Over sausages and blueberry pancakes—we figured we might as well enjoy our immunity while it lasted—I heard all about Taylor Hamilton Youngblood and how they’d met outside a Senate subcommittee’s chambers, both of them there to lobby for a bill to improve workplace conditions for pink-collar workers. He was Northwestern Law, followed by a fellowship at Harvard’s Kennedy School of Government. More important, he was also tall, good- looking, with skin as dark as hers (the rest of Cyl’s family are so light that she and her favorite uncle used to call themselves the only real Africans in the family), and totally smitten.

“Smitten’s good,” I said, passing the maple syrup.

“Smitten’s great,” she agreed. “I was so envious when you told me about you and Dwight. I thought it was never going to happen to me again, and then three weeks ago, bang!”

It had been a hard year for Cyl, getting over her doomed affair with a married minister.

“You were wasted here in Colleton County,” I said. “You’re meant for bigger things.”

“You think?” But a shadow had fallen over her lovely face. “Do you ever see Ralph and the children?”

“Occasionally. He’s always going to be a little in love with you. Oddly enough, though, I get the impression that things are better between him and his wife these days. She’ll need crutches the rest of her life, but she can drive again and she seems to have undergone something of a sea change since the wreck. She’s not as hostile to whites and Stan says they’re even allowed to watch television now. I gather she’s eased up a lot. Finally realized what she came so close to losing.”

“I hope so.” Her large brown eyes misted over for a moment. “He deserves that.”

By which I knew that she was always going to be a little bit in love with him, too.

Inevitably, talk soon wound around to Tracy Johnson’s death.

“That poor baby!” Cyl exclaimed. “It’s wicked that she had to die, too.”

I told Cyl everything I’d heard. She was appalled to realize that Tracy might have been shot while talking to her killer and could have had a split second’s awareness that she was going to die.
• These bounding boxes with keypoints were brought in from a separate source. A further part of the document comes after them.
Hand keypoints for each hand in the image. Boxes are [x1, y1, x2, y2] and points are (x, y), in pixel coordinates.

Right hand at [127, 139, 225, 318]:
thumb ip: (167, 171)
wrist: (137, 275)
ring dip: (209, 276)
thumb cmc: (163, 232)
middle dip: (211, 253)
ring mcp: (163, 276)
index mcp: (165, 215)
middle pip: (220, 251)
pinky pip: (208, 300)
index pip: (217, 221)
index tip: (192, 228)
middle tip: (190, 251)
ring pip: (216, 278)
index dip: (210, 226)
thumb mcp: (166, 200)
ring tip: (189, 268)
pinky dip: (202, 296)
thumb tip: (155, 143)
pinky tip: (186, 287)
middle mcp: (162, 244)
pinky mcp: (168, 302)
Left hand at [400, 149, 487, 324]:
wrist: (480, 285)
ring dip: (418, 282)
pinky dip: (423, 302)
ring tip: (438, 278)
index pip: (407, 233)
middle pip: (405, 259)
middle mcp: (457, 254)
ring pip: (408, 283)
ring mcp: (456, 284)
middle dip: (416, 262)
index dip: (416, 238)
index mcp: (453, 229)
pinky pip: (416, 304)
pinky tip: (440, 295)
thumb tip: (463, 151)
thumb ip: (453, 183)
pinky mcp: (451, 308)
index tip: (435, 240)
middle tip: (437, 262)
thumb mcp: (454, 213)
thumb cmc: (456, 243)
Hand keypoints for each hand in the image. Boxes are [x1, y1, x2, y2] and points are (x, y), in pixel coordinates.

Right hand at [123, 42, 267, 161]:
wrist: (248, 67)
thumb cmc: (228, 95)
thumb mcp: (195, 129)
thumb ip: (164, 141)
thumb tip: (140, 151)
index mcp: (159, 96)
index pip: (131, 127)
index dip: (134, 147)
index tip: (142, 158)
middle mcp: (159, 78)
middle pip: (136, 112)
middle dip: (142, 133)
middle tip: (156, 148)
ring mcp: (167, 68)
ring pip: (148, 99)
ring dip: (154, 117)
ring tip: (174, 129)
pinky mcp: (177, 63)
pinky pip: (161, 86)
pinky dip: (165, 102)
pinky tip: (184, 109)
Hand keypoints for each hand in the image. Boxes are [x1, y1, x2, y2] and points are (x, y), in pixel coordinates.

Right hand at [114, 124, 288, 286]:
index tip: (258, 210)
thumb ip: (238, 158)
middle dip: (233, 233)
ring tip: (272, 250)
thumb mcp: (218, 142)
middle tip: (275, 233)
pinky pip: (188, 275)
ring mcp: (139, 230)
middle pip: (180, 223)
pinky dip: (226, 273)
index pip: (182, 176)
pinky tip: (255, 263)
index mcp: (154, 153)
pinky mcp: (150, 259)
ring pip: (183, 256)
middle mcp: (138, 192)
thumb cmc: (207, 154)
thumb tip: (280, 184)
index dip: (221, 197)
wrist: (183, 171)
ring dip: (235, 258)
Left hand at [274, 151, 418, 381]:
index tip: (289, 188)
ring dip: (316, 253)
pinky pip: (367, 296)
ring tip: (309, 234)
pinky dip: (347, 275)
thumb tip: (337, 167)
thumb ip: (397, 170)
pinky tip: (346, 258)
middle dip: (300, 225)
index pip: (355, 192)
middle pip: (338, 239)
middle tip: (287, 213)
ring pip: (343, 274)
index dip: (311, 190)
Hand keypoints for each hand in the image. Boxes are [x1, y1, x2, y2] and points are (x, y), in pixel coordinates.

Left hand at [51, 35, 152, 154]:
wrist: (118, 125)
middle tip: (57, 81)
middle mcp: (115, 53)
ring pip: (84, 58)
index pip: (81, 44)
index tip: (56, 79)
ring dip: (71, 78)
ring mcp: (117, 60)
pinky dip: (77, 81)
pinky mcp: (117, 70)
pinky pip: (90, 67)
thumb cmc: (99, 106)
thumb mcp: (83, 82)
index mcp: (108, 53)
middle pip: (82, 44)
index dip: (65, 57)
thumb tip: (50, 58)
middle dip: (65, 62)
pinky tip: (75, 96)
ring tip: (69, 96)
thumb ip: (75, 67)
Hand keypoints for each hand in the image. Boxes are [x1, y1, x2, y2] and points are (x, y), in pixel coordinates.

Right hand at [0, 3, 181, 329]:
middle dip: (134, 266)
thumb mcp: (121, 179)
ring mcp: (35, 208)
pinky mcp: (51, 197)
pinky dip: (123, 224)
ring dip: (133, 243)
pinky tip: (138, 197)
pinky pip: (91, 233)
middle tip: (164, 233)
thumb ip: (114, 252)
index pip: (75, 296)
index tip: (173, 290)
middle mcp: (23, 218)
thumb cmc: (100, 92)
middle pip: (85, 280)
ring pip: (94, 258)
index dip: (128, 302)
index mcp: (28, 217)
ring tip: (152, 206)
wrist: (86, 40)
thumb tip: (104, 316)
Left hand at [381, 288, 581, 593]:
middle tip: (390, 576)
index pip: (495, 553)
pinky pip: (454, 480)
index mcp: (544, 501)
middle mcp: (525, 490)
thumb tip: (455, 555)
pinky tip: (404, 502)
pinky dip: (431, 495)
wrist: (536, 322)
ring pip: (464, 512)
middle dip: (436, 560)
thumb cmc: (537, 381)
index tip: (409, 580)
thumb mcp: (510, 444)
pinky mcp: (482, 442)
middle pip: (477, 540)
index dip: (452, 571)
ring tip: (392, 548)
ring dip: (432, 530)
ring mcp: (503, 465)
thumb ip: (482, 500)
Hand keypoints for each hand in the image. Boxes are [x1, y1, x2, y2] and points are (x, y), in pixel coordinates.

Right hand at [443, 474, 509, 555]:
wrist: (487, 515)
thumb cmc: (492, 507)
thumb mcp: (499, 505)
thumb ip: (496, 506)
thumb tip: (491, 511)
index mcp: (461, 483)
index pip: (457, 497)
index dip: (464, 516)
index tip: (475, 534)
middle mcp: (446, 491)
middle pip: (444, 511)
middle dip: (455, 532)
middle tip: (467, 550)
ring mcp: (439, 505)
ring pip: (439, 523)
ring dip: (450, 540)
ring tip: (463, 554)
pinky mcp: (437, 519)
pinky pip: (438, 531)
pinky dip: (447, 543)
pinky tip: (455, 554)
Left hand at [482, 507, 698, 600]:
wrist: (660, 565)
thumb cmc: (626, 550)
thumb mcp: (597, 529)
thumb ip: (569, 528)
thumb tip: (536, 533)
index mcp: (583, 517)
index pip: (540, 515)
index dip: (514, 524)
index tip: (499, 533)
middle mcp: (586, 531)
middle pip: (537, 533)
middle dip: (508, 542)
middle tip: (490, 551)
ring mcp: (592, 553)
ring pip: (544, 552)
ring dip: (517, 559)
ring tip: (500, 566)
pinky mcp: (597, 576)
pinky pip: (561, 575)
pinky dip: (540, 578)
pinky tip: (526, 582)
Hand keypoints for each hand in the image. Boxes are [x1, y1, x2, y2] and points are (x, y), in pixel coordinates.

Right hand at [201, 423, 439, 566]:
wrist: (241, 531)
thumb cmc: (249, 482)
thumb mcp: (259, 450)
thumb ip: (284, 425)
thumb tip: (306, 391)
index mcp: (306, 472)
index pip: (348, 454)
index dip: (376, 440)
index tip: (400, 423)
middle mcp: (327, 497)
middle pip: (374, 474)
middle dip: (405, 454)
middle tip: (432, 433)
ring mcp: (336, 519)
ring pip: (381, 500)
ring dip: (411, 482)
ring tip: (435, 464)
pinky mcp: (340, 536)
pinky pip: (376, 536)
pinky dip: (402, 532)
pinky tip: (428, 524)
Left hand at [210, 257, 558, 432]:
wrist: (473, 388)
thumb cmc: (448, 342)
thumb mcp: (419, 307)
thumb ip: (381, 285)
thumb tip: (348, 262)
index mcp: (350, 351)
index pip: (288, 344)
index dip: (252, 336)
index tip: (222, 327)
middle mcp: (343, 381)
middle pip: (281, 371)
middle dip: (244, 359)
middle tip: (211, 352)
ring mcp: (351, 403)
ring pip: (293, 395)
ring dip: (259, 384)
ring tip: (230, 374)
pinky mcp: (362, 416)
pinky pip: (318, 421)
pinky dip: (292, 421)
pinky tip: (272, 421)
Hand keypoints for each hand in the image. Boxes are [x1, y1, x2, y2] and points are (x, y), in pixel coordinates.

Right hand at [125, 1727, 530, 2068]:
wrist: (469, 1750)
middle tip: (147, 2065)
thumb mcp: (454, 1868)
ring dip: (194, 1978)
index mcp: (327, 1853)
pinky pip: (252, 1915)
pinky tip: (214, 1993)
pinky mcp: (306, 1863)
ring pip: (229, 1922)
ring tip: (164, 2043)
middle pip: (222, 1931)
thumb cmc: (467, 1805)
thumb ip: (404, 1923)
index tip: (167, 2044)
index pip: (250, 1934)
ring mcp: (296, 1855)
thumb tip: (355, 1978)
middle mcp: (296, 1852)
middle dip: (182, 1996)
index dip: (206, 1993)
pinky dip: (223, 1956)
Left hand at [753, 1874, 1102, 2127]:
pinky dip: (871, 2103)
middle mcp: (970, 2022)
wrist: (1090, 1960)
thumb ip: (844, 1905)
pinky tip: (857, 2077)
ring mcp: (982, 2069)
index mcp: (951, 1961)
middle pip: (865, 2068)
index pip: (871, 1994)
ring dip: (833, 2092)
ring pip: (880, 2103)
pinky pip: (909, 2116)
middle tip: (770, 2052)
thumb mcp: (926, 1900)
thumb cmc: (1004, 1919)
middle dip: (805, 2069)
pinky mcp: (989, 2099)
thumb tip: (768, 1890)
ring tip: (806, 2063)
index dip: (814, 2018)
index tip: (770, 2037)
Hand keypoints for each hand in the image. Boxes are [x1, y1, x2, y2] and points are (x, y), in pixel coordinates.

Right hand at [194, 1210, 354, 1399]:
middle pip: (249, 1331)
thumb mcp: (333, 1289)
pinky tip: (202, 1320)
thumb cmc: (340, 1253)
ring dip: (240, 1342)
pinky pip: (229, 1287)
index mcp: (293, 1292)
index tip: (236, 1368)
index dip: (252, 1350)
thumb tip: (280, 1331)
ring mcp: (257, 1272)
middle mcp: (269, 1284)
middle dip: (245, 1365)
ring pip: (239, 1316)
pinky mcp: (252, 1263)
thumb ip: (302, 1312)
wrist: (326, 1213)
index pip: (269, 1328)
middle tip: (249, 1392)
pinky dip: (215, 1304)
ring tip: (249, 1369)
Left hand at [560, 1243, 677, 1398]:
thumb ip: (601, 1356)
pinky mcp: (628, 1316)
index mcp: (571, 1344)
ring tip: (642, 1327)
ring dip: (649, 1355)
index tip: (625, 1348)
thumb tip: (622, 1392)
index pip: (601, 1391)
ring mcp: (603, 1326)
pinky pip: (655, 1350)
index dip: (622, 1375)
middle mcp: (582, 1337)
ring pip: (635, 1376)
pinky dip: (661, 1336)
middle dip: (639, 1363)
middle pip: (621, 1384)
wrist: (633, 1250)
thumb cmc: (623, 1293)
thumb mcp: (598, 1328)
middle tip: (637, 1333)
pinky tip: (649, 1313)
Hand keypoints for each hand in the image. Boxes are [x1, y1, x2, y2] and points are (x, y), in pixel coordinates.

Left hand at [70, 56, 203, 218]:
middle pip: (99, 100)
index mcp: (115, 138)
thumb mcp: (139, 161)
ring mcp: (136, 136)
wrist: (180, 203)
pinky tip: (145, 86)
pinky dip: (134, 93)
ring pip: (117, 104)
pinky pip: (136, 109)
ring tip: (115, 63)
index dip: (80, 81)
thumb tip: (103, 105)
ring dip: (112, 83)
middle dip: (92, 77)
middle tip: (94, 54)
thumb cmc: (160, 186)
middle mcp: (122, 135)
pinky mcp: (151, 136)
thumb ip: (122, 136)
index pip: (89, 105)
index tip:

“Did y’all keep in touch?” I asked. “Do you know if she was seeing someone?”

“Sorry. We weren’t close at all. Never did the girl-talk thing. I didn’t even know the adoption had gone through till you told me, remember? She and I joined Doug’s staff about the same time and I think she resented it when I got to lead some big cases while she was still sitting second chair. I had the feeling that she thought it was a matter of reverse discrimination, not because I might have been more competent than she.”

I laughed and speared a stray blueberry with a tine of my fork. “Certainly not more modest.”